Remarquons incidemment que, selon Bernard Lietaer, le troc représente au XXIe siècle presque 15% du commerce mondial et croît de 15% par an, alors que le commerce s'appuyant sur la monnaie ne croît que de 5% par an. Les milieux des affaires essaient de plus en plus souvent de se passer d'argent, donc de toute monnaie qui est devenue trop rare et de ce fait trop chère suivant l'orthodoxie financière (cité par Peter Scowen dans Ode Magazine), ou dont la valeur varie constamment.
N'oublions pas que, d'une façon générale, le troc entre particuliers est combattu par les états car il permet d'échapper à la taxe sur la valeur ajoutée (TVA) !
Puis on est passé au symbole du troc : d'abord le caillou (calculus en latin, d'où vient le mot calcul, qu'il soit biliaire ou désigne l'action de compter, le nombre de cailloux représentant la valeur du bien), puis le coquillage (cauri - Cypraea moneta), premiers exemples d'une monnaie. Le cauri fut introduit d'abord en Chine (vers 3.500 ans avant J.-C.), puis dans toute l'Asie et l'Afrique. Ce coquillage, utilisé comme monnaie, était encore en service en 1907 au Dahomey (actuel Bénin) où 20.000 cauris valaient 7 francs ! Et en 1930 au Nigeria, soit plus de 5.000 ans après son introduction ! Le nombre de ces cailloux ou coquillages représentait la valeur estimée d'un bien. Ces objets représentaient en quelque sorte un étalon monétaire. Mais ces étalons ne portaient en eux-mêmes aucune valeur. Leur nombre en circulation devait représenter la valeur totale des objets en présence. Si l'échangiste A possédait deux biens, l'un valant 10 cauris et l'autre 5 cauris, et l'échangiste B possédait un bien d'une valeur de 15 cauris, 30 cauris, représentatifs de la valeur des trois biens, devaient être disponibles pour permettre l'échange. B devait vouloir les deux biens de A pour que A puisse acquérir le bien de B. En Chine, vers la fin du XIIIe siècle avant notre ère, suite à la pénurie de coquillages, des copies de cauris en pierres, en os, en bronze et en porcelaine furent même fabriquées.
D'autres coquillages, réunis en colliers ou ceintures (wampum), furent utilisés par les tribus indiennes d'Amérique du Nord, mais également d'Afrique australe.
Dans d'autres pays ce symbole du troc correspondait en Afrique subsaharienne à des disquettes de coquilles d'escargot (musanga), à une arme (guinzé) en Afrique occidentale, à une hache (employée en Bretagne et dans l'Amérique précolombienne), ou encore à l'anneau d'esclave en cuivre (manille) réalisé sur place par les indigènes africains (Madagascar, Nigeria, Côte d'Ivoire) et encore en service en 1948 au Nigeria ! Une bêche et un couteau en bronze furent également utilisés en Chine vers l'an 1.000 avant notre ère en remplacement du cauri. Des amandes de cacao étaient utilisées comme monnaie par les Aztèques, et des pièces d'étoffe de coton (quachtli) par les Mayas. Des plumes rouges servirent également de monnaie dans l'île de Santa Cruz. On donne parfois à ce type de monnaie le nom de "monnaie-signe".
----
→ Consignes
(1) D'après l'extrait sur le troc et les premières monnaies, pourquoi les milieux d'affaires cherchent-ils de plus en plus à se passer d'argent ? Répondez en une à trois phrases.
(2) Dans l'extrait sur le troc et les premières monnaies, relevez tous les matériaux dans lesquels on fabriqua en Chine des copies de cauris.

→ Données fournies
----
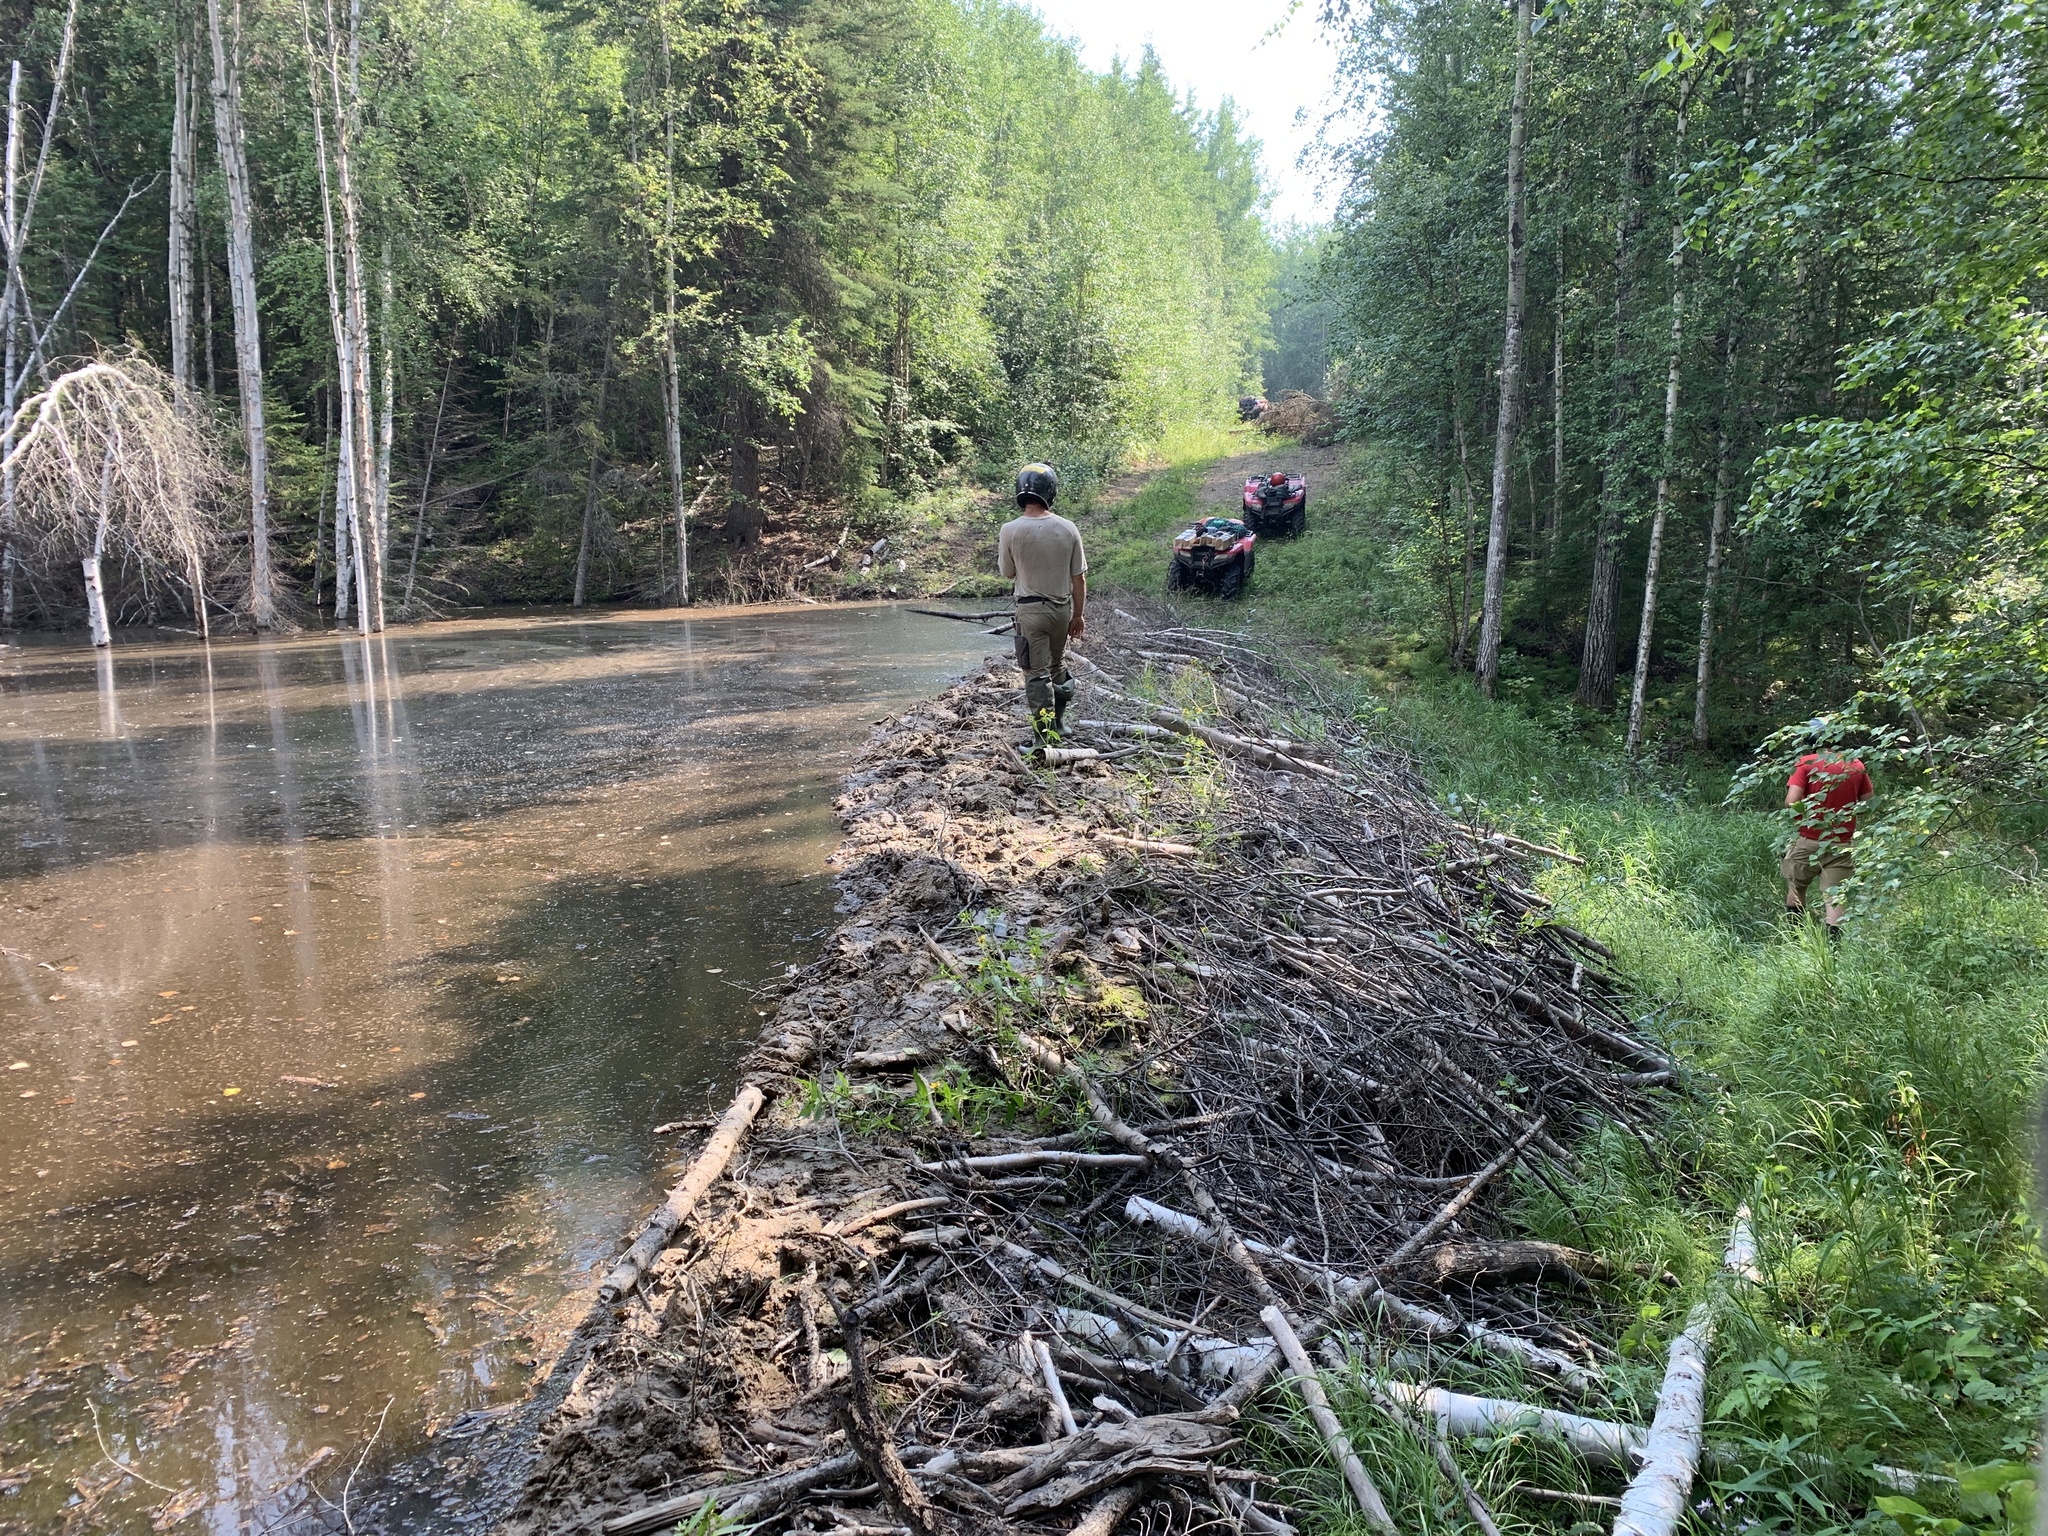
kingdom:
----
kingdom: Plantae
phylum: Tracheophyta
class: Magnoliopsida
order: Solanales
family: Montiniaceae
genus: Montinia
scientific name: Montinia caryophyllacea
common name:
----
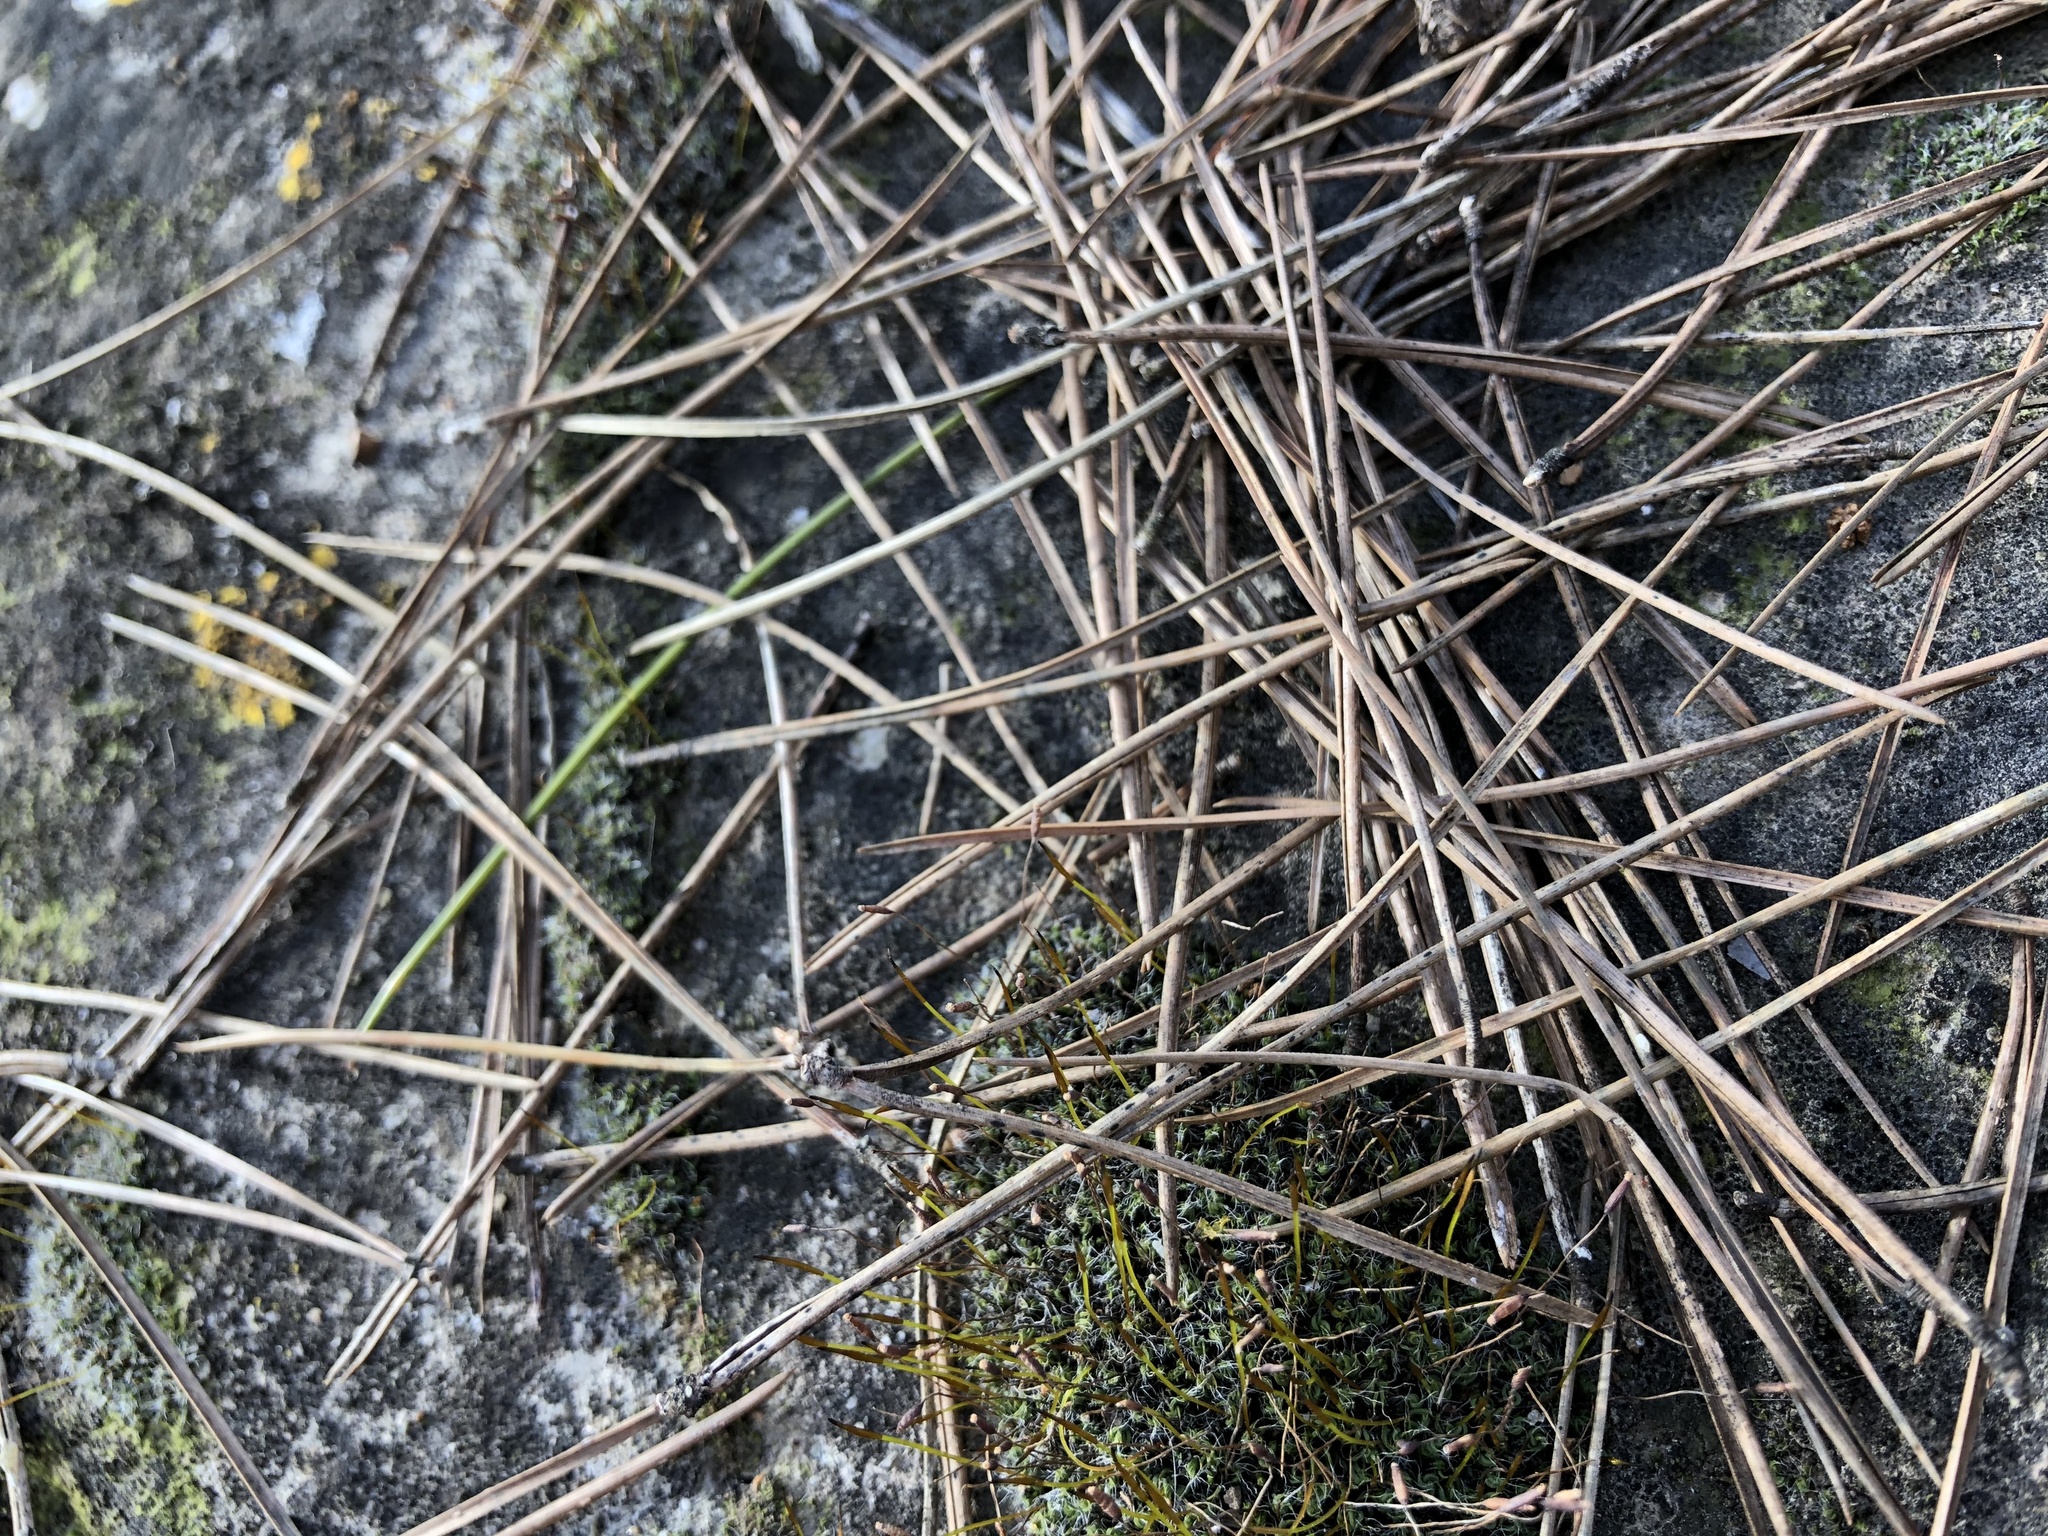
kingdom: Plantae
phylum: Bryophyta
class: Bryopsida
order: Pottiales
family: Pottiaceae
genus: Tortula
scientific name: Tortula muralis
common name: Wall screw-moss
----
→ Réponses finales
(1) Les milieux d'affaires cherchent à se passer d'argent parce que la monnaie est devenue trop rare, et donc trop chère selon l'orthodoxie financière. Une autre raison est que sa valeur varie constamment.

(2) Pierre, os, bronze, porcelaine.